# 데이터 발췌
□ □ □ □

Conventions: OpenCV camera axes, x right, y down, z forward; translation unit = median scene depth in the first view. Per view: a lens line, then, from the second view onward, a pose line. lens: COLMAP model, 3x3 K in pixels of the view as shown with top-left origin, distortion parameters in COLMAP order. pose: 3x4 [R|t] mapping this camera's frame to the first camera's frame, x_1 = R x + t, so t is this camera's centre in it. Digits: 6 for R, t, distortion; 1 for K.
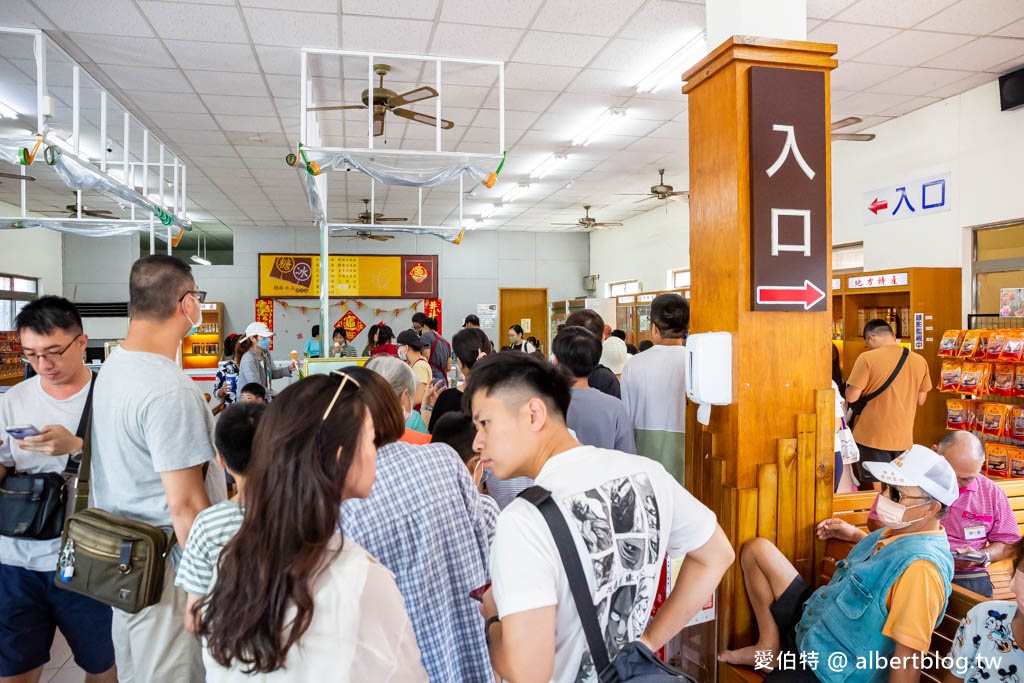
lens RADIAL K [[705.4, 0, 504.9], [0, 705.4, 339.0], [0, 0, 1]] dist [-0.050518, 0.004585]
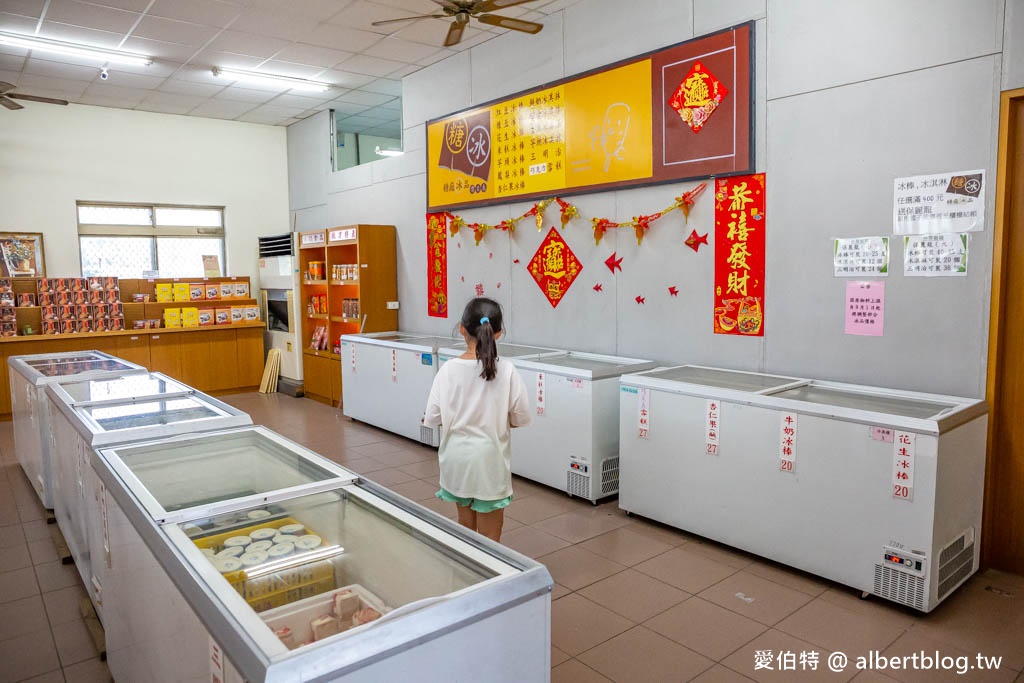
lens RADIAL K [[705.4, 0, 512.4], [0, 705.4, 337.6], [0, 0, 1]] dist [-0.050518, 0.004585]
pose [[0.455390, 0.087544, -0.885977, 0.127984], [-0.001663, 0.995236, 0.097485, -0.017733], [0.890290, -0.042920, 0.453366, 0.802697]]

□ □ □ □

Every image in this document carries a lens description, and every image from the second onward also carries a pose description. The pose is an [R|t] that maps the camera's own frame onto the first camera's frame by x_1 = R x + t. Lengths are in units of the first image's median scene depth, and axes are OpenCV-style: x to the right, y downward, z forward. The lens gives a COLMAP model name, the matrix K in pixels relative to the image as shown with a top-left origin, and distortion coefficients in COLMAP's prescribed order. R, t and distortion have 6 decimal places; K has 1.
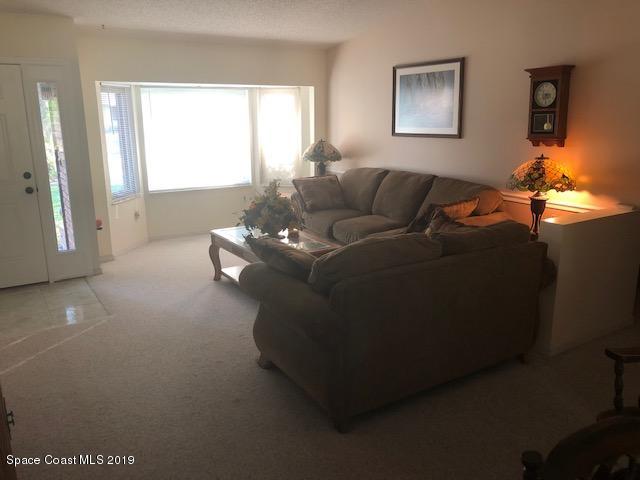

□ □ □ □

위의 행 중 "Conventions: OpenCV camera" 문구가 있는 행부터 "-0.042920, 0.453366, 0.802697]]" 문구가 있는 행까지, 양 끝 행을 포함해 한 글자도 바꾸지 말고 그대로 다시 적으세요. 그림은 답에 넣지 마세요.

Conventions: OpenCV camera axes, x right, y down, z forward; translation unit = median scene depth in the first view. Per view: a lens line, then, from the second view onward, a pose line. lens: COLMAP model, 3x3 K in pixels of the view as shown with top-left origin, distortion parameters in COLMAP order. pose: 3x4 [R|t] mapping this camera's frame to the first camera's frame, x_1 = R x + t, so t is this camera's centre in it. Digits: 6 for R, t, distortion; 1 for K.
lens RADIAL K [[705.4, 0, 504.9], [0, 705.4, 339.0], [0, 0, 1]] dist [-0.050518, 0.004585]
lens RADIAL K [[705.4, 0, 512.4], [0, 705.4, 337.6], [0, 0, 1]] dist [-0.050518, 0.004585]
pose [[0.455390, 0.087544, -0.885977, 0.127984], [-0.001663, 0.995236, 0.097485, -0.017733], [0.890290, -0.042920, 0.453366, 0.802697]]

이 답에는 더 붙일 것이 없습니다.